National Treasure is based on a theory that the Founding Fathers hid a secret treasure that changed hands from the legendary crusade group, the Knights Templar, to the Free Masons and then ultimately into the hands of the Founding Fathers.

Since he was a child, Benjamin Franklin Gates (Nicolas Cage) has known that he has descended from a family whose job was to guard a treasure hidden by the Founding Fathers, which hid clues to where the treasure is in the country’s money, national monuments and on the back of the Declaration of Independence. Gates, through a betrayal by his business partner Ian Howe (Sean Bean) has learned of Howe’s plot to steal the Declaration. Gates, seeing only one way to protect the Declaration, steals it himself. While trying to put his own scheme together to steal the Declaration, the FBI gets wind of his plan and try to prevent the heist as well.

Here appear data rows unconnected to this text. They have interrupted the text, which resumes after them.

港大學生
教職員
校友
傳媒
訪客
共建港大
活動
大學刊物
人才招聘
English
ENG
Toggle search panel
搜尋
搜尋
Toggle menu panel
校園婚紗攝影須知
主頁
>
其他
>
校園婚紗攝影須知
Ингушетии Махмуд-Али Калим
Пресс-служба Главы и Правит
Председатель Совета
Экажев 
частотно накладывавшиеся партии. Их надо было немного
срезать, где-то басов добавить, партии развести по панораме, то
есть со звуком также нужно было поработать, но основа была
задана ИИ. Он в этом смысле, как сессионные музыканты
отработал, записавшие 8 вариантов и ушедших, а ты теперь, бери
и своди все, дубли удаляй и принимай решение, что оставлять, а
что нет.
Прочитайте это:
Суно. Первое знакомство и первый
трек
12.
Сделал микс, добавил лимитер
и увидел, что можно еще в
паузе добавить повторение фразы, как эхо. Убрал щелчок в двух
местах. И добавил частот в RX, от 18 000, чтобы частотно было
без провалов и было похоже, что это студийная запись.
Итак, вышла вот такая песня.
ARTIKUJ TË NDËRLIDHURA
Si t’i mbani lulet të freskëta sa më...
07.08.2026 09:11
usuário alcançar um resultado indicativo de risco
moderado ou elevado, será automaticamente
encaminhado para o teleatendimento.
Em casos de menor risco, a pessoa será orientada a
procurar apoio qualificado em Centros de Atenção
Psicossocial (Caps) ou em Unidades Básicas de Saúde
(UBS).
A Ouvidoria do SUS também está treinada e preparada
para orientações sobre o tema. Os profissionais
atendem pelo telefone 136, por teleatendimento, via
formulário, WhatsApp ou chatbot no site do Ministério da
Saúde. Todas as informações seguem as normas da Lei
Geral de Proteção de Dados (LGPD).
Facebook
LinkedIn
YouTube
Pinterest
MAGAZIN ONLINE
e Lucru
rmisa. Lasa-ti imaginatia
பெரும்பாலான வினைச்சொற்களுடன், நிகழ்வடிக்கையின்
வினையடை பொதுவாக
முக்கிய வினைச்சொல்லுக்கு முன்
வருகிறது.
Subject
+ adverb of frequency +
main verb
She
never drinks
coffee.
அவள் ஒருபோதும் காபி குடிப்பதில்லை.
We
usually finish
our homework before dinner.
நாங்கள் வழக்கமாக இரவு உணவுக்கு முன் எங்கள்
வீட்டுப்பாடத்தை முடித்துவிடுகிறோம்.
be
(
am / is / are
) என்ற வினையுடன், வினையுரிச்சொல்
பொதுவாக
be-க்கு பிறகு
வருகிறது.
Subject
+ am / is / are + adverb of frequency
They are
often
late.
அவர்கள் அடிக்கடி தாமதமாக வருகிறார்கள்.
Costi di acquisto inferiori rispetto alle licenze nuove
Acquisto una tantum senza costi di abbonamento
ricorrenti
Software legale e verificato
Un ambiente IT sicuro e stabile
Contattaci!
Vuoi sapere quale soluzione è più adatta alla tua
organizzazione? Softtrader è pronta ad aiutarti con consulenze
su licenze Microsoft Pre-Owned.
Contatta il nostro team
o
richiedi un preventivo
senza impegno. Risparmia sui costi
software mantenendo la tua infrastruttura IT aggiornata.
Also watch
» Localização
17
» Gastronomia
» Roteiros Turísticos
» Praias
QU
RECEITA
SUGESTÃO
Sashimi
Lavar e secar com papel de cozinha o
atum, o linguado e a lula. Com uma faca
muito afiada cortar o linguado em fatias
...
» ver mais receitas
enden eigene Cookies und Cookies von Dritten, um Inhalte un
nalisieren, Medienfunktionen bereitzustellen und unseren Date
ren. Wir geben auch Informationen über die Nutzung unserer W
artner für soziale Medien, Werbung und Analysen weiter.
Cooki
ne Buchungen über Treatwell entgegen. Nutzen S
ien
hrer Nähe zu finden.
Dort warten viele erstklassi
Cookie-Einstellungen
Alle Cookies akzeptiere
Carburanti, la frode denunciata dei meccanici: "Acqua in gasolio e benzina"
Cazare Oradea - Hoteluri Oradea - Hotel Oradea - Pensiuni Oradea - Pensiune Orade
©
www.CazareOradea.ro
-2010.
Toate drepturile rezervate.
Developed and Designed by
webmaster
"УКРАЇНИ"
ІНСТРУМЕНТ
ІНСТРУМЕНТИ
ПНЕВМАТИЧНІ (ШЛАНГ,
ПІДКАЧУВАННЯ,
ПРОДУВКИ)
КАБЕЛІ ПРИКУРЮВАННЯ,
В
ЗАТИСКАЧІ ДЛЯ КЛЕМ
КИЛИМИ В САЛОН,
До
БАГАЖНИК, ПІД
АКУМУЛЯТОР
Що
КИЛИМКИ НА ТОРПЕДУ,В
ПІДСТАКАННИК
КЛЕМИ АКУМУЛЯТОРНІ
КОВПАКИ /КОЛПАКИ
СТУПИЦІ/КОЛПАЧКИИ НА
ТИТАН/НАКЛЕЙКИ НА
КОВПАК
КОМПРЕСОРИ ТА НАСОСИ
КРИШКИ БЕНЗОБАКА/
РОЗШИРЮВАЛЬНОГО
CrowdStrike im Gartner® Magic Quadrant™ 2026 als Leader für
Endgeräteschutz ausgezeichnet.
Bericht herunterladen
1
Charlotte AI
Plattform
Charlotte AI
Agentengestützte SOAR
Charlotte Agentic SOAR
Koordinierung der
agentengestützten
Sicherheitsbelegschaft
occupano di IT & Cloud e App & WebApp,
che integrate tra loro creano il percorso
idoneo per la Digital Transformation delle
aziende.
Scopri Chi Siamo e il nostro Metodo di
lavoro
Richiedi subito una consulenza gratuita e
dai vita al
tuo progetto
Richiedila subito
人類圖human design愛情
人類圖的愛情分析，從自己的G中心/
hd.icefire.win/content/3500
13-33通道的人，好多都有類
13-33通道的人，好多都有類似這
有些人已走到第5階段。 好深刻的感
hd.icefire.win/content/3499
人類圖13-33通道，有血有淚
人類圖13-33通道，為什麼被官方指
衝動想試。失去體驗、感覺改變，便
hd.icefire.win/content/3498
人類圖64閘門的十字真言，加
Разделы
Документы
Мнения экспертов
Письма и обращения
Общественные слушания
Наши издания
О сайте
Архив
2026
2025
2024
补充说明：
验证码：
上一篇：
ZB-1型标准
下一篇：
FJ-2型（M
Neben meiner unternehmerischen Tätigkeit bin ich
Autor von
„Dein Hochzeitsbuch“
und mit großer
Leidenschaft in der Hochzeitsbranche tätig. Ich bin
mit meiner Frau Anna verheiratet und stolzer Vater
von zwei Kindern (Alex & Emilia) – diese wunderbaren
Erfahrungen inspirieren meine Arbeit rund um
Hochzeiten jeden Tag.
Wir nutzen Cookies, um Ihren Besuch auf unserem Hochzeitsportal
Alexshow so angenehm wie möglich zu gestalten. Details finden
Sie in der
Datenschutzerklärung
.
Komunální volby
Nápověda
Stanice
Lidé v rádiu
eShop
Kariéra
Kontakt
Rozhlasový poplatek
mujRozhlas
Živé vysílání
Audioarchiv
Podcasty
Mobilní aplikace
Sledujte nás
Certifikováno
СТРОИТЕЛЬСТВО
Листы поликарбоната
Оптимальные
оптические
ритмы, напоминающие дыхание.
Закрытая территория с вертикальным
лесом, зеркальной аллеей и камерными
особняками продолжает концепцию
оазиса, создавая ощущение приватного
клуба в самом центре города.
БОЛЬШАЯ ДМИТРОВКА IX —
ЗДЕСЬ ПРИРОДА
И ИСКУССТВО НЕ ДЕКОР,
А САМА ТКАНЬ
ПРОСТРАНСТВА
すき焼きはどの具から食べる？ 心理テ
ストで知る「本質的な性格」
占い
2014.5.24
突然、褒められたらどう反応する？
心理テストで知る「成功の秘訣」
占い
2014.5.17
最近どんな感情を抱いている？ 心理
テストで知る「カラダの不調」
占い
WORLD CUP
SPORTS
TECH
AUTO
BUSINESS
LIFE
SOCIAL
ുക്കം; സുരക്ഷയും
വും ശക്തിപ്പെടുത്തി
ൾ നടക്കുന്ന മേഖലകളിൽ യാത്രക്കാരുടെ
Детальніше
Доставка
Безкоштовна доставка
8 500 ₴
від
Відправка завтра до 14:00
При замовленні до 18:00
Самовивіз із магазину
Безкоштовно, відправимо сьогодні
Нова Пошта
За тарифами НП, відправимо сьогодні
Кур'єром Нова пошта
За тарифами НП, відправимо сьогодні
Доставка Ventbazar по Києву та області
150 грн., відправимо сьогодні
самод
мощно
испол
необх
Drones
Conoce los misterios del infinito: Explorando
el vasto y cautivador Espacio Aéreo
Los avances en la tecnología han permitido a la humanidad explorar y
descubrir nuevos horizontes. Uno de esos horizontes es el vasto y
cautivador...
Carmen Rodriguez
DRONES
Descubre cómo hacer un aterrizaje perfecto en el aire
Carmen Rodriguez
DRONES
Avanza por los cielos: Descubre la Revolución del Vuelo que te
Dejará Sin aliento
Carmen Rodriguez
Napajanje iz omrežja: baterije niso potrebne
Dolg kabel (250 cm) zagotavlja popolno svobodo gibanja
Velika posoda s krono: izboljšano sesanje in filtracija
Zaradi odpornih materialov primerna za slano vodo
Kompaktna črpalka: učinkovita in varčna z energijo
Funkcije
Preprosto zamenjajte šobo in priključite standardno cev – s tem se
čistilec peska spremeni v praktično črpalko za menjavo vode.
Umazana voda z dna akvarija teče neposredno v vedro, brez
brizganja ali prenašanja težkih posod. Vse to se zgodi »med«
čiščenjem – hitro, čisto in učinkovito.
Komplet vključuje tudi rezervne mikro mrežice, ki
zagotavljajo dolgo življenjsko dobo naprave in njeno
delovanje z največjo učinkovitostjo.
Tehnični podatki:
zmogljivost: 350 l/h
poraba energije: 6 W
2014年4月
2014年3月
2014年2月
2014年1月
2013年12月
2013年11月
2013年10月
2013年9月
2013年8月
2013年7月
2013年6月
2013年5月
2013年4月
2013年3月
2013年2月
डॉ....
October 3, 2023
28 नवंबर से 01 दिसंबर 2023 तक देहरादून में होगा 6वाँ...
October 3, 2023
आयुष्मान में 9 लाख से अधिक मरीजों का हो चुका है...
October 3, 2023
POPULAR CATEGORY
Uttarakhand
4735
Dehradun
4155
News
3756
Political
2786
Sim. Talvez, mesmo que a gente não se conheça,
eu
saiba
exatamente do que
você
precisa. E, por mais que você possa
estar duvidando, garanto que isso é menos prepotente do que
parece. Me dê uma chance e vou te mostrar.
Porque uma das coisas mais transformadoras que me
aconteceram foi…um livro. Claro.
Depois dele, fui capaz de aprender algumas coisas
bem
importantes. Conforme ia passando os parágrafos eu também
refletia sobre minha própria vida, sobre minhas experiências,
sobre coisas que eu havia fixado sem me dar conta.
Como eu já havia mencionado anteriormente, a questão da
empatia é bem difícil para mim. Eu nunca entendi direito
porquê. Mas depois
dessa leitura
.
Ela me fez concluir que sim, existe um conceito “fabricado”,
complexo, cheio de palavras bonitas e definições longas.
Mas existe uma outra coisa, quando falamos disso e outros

National Treasure is a very clean and entertaining movie. It is the kind of movie you can watch with anyone and not feel uncomfortable. Even though it is a Disney movie there is still plenty of action and suspense, the only difference is that there is very little obscenities and no gratuitous violence. The movie is at times predictable and at some points borderline unrealistic. For the most part, it keeps your attention and has a very good story line. It is not one that will make the DVD collection, but I would watch it again. I give it 4 out of 5 stars.